Holland crashed a discord on the piano. “Damn Dohnanyi,” he said and closed the lid. “Did the militarists bother you, Felix?”
“No,” Felix said. “I think they’re used to me by now. I’m not interrupting am I, Philip?”
Holland had decreed that on entering university they should abandon the public school habit of addressing each other by their surnames. However, ‘Philip’ still sounded uneasy on Felix’s tongue.
“I was bored rigid,” he said. “I cut Jock’s tutorial, couldn’t stand the thought. I wondered if you felt like a walk.”
“Why not,” Holland said. “Marston? Shall we oblige the wench with our presence at luncheon?”
Holland put on his overcoat, selected a walking stick, and they set off. Back to the High Street, along Commarket and into the broad but lopsided avenue of St Giles — young plane trees on the left, fully grown elms on the right. As if to compensate, the plane tree side was balanced with row upon row of parked army lorries.

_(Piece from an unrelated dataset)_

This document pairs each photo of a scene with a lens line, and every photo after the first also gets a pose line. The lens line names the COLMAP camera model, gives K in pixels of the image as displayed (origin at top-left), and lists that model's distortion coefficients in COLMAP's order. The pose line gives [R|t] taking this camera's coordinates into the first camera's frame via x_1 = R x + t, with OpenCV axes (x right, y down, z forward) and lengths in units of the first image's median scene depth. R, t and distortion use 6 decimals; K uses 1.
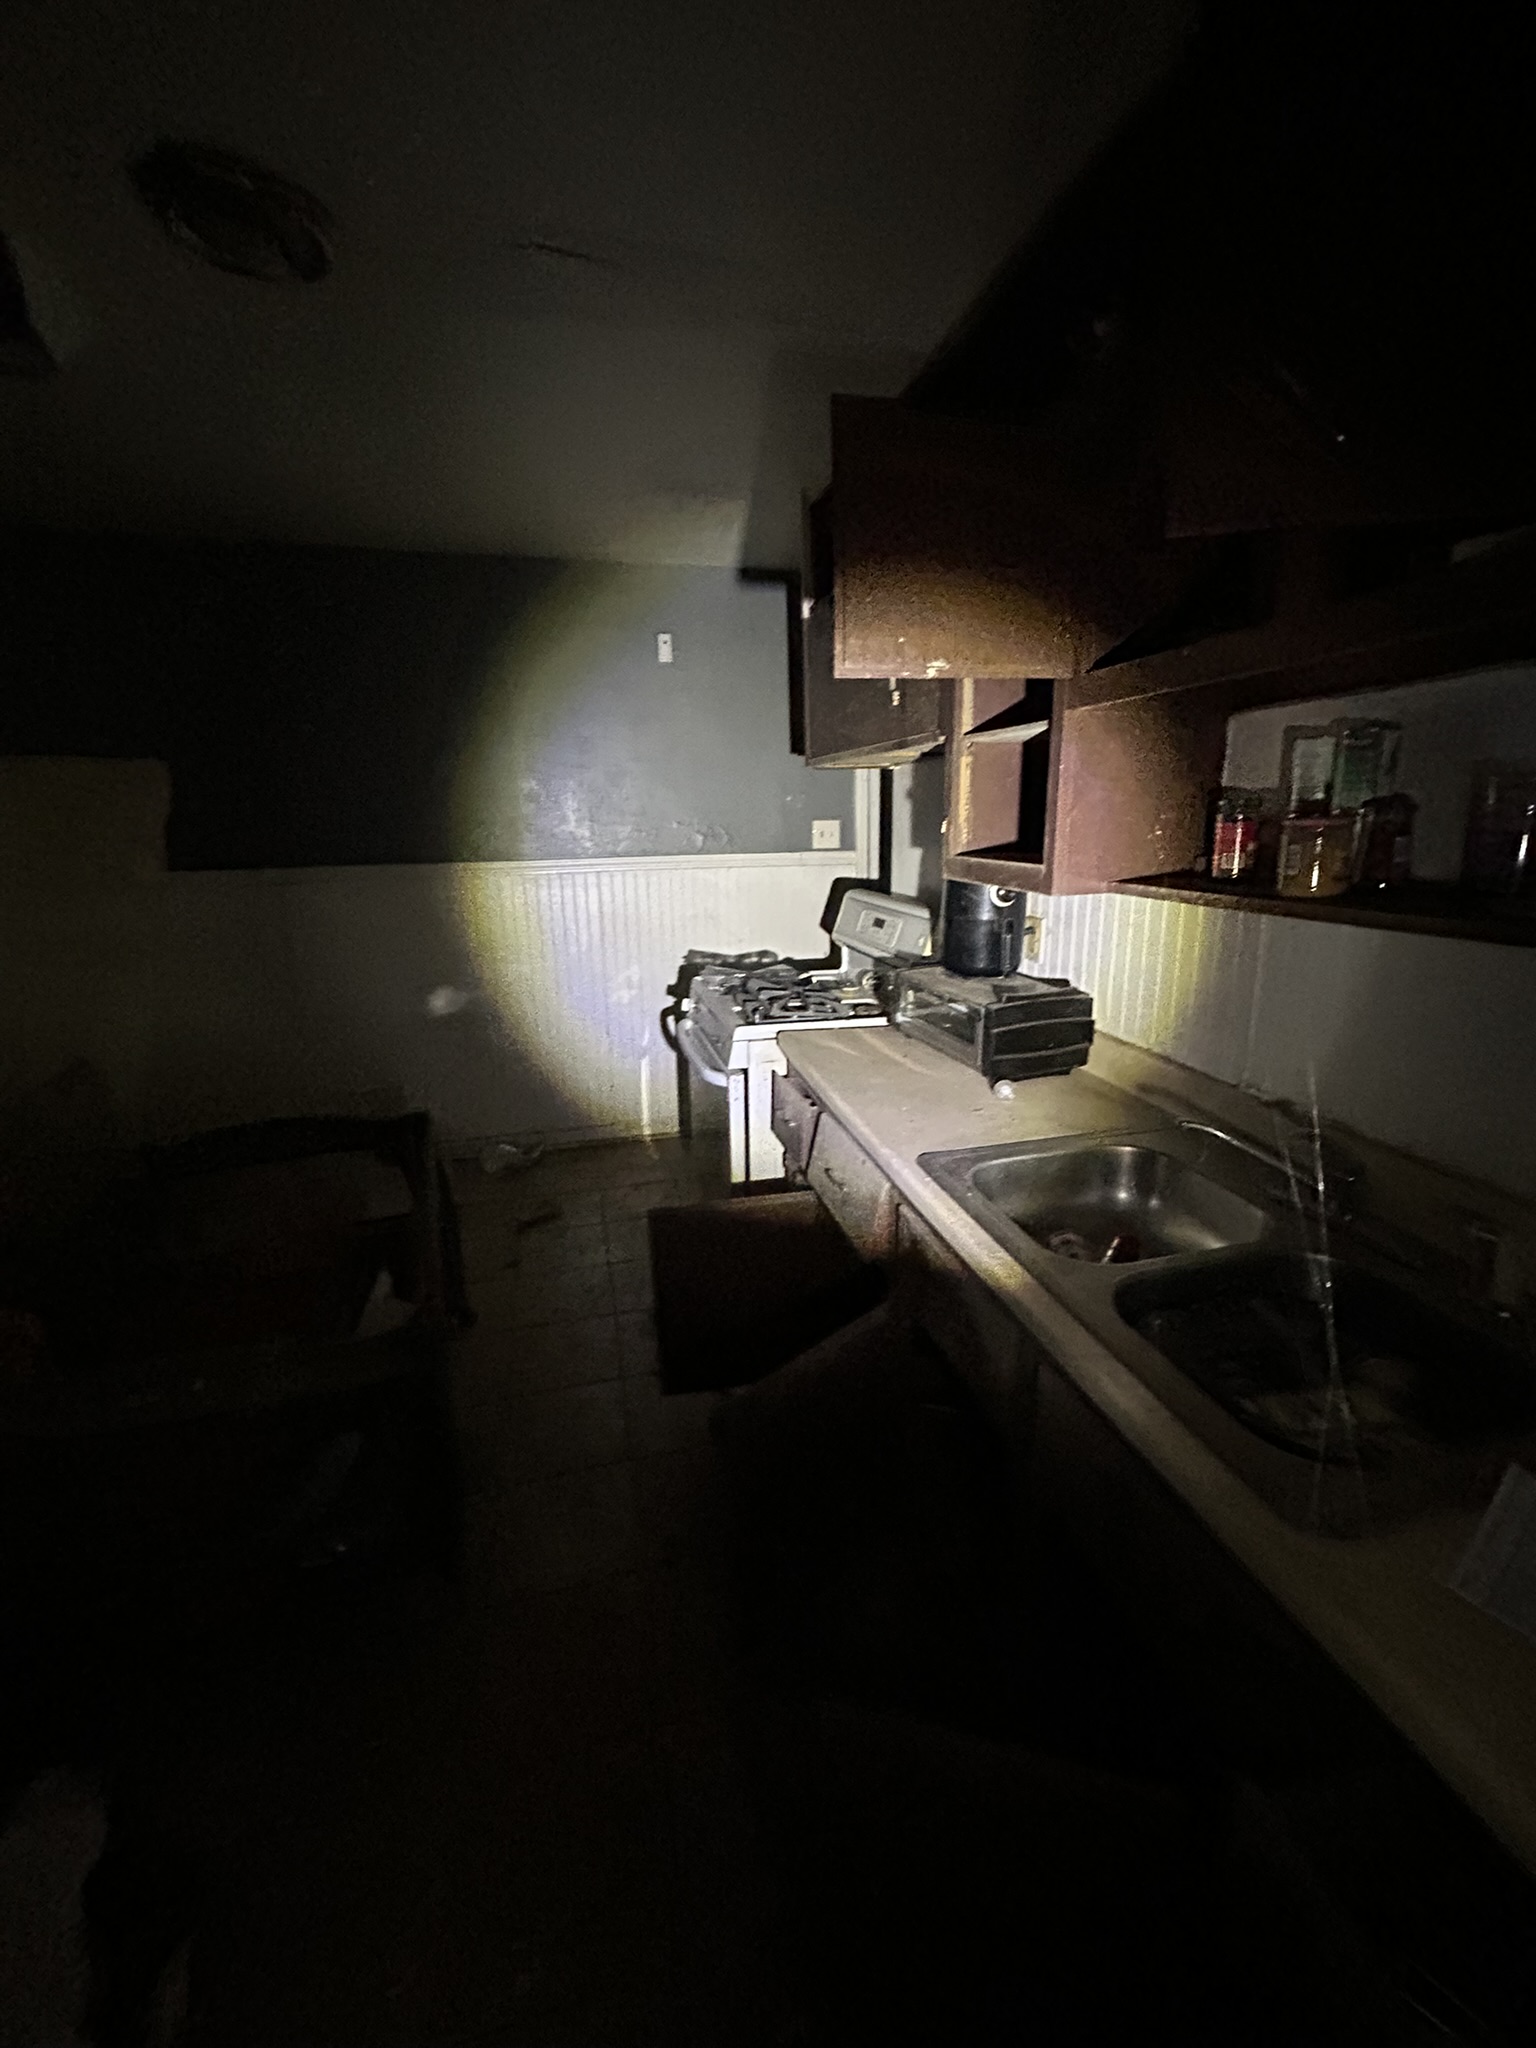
lens RADIAL K [[830.0, 0, 768.9], [0, 830.0, 1028.2], [0, 0, 1]] dist [-0.000076, -0.000808]
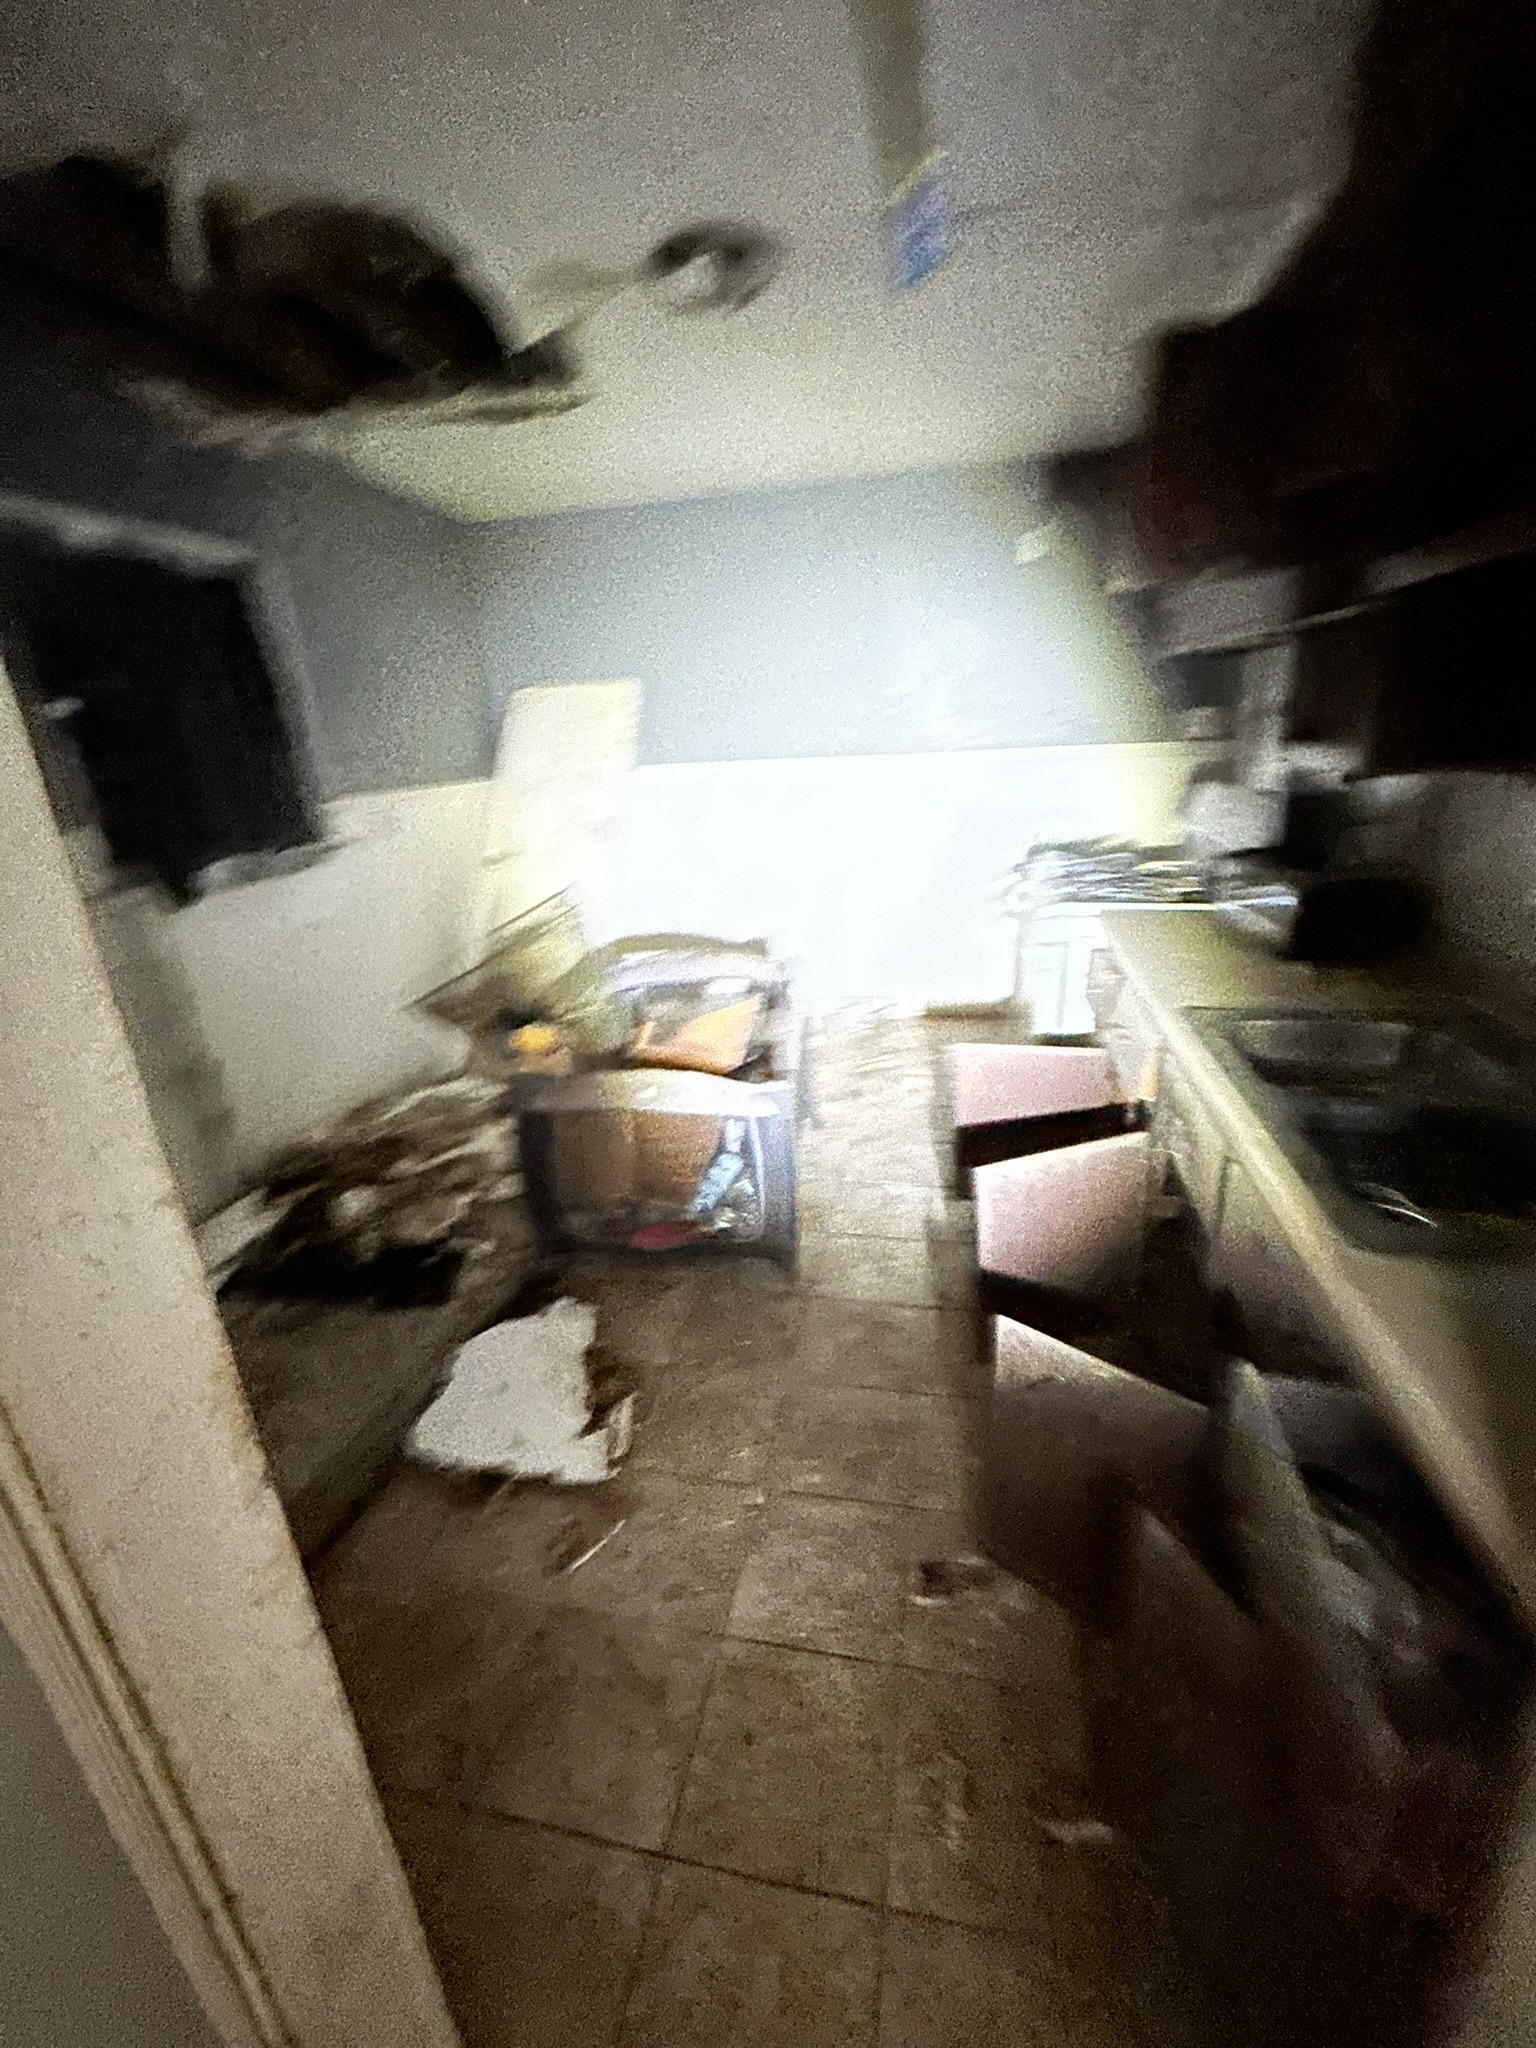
lens RADIAL K [[830.0, 0, 775.6], [0, 830.0, 1023.2], [0, 0, 1]] dist [-0.000076, -0.000808]
pose [[0.902653, 0.128976, -0.410589, 0.133367], [-0.081197, 0.987941, 0.131830, 0.059668], [0.422641, -0.085658, 0.902240, -0.276454]]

Holland took off his glasses. He was almost blind without them but hoped that by displaying no obvious infirmity he might attract accusations of cowardice from passersby. This did occasionally happen and gave Holland an unrivalled opportunity for a violent exchange of views. Felix, on his own, often went to the other extreme, wearing his glasses all the time, sometimes slipping a pebble in a shoe to promote a bad limp. When he passed through London he often wore a black eye-patch, to place his non-combatant status above question, or else a silk mourning band on his sleeve, another useful way of avoiding embarrassing remarks. Holland, of course, remained ignorant of these ploys.
“Cave-Bruce-Cave is organizing a rat hunt in the quad this afternoon,” Felix said. “He invited me to join in.”
Holland laughed. “He’s priceless that man. He’ll be debagging you next or ragging your rooms. Shall we have him round for tea?”
“Let’s not,” Felix said. “I don’t think I’m up to Cave today.”
They walked on up the Banbury road. The horse chestnuts showed some tiny green buds but it still could have been the middle of winter. There were few people out on the road so Holland put his glasses back on.